• DIRECTIVE
Could you copy everything from the line containing "## Future Improvements" down to the line containing "- Further reduce overall healing time", swapping "healing time" for "recovery time" and leaving all else unchanged?

[EXTRACTED DATA Boundary: Start]

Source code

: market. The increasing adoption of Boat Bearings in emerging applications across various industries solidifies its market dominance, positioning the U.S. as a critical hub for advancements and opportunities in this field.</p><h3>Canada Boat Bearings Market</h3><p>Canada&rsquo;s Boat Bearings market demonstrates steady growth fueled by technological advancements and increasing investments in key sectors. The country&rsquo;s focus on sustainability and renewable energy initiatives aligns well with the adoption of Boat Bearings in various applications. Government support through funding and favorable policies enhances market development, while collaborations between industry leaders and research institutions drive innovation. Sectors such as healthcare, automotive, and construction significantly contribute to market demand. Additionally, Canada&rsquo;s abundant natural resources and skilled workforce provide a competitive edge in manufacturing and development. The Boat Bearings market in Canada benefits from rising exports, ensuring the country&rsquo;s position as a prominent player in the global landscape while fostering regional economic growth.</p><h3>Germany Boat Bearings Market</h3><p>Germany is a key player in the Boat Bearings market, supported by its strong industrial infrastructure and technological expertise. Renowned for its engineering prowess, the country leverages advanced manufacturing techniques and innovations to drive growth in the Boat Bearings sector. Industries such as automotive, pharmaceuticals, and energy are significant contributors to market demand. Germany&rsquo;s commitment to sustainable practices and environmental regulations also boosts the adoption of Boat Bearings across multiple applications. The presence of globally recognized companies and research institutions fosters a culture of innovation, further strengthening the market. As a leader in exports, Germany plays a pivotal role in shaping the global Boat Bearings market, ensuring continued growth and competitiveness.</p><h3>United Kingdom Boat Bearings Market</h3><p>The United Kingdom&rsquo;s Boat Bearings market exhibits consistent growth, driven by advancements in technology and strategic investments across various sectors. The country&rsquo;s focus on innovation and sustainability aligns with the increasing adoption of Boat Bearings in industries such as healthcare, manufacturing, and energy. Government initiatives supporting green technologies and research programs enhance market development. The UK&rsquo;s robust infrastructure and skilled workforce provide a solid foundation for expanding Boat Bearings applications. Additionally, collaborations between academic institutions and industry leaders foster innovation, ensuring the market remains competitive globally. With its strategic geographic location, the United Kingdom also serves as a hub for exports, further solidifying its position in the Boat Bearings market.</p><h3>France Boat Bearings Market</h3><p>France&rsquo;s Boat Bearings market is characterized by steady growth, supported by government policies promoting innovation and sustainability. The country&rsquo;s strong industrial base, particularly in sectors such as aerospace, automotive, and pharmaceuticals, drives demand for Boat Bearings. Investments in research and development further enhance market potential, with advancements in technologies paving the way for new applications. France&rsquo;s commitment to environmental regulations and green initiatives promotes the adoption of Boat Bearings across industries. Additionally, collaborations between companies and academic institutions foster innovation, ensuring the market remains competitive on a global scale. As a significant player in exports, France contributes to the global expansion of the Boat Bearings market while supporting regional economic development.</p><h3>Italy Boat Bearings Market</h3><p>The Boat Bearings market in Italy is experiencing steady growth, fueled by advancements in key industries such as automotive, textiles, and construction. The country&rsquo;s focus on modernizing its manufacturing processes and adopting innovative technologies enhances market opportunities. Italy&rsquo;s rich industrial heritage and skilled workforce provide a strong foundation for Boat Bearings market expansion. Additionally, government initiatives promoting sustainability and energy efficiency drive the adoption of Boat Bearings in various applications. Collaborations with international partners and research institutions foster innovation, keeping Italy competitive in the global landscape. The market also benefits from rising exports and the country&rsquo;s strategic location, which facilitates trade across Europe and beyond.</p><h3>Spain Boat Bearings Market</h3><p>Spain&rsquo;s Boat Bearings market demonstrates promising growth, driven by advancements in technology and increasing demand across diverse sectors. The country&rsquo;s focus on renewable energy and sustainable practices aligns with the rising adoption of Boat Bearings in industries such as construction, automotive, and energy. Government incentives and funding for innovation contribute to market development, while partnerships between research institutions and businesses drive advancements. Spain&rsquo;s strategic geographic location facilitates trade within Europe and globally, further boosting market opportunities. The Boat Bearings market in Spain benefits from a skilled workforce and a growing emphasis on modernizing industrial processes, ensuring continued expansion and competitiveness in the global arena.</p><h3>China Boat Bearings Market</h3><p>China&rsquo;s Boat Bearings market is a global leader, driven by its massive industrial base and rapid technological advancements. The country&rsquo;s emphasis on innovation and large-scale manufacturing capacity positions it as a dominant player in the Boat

[EXTRACTED DATA Boundary: End]
[EXTRACTED DATA Boundary: Start]

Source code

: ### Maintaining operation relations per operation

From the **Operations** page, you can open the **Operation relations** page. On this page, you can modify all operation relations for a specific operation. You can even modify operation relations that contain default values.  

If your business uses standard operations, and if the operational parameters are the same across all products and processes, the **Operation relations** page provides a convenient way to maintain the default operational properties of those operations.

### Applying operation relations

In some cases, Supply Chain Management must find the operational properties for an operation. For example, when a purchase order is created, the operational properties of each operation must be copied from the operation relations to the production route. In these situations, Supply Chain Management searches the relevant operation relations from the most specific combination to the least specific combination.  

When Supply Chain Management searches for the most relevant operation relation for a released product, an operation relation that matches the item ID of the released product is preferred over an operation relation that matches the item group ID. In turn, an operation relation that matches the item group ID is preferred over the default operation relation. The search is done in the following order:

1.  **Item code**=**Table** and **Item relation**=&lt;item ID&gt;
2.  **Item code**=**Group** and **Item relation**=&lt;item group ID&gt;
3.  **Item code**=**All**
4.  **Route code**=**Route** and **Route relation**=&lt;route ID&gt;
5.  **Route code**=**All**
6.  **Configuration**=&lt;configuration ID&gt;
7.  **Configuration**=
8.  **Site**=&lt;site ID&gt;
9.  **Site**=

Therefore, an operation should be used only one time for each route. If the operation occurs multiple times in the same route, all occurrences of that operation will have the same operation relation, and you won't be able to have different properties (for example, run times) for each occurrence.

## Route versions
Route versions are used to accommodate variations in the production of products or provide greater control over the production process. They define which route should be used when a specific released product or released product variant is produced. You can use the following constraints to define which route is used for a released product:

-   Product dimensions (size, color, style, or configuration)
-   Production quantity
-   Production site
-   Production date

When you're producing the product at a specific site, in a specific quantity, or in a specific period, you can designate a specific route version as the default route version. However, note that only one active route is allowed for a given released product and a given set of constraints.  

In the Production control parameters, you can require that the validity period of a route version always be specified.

[EXTRACTED DATA Boundary: End]
[EXTRACTED DATA Boundary: Start]

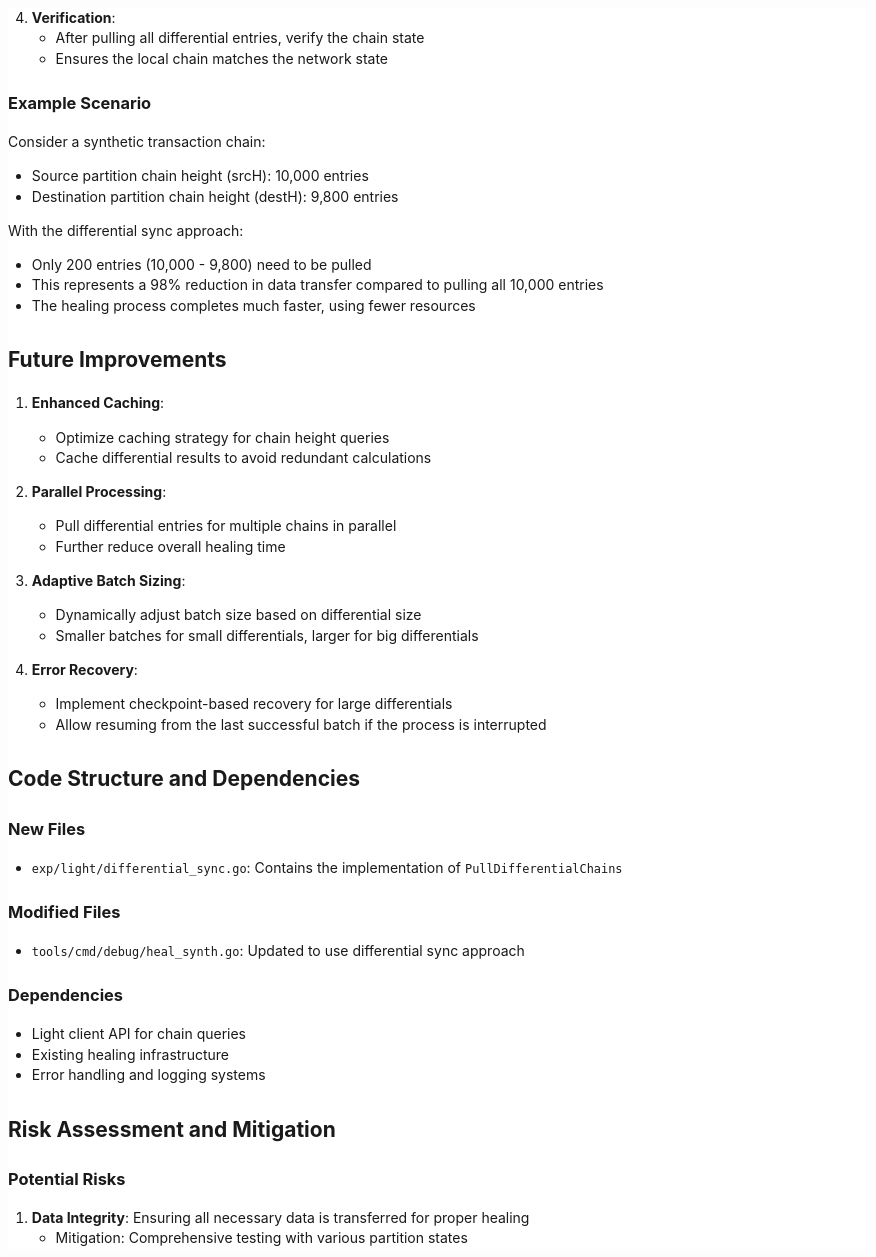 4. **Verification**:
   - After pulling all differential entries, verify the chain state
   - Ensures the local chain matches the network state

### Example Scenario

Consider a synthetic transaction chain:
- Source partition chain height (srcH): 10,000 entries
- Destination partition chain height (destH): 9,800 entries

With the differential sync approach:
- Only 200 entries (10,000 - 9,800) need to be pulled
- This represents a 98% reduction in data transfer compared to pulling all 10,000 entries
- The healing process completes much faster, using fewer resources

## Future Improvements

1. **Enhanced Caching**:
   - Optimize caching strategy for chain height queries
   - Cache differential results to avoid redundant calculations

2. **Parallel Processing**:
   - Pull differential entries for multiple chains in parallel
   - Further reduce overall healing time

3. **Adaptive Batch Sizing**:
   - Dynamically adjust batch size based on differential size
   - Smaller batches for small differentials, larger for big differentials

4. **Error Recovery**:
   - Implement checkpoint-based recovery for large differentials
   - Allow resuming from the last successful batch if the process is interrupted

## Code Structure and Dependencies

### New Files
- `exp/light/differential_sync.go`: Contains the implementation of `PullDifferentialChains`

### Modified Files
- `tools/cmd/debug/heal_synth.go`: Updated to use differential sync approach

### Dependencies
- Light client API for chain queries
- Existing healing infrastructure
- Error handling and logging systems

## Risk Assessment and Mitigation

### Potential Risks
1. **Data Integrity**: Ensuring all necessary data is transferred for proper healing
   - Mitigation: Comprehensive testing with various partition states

[EXTRACTED DATA Boundary: End]

• ANSWER
## Future Improvements

1. **Enhanced Caching**:
   - Optimize caching strategy for chain height queries
   - Cache differential results to avoid redundant calculations

2. **Parallel Processing**:
   - Pull differential entries for multiple chains in parallel
   - Further reduce overall recovery time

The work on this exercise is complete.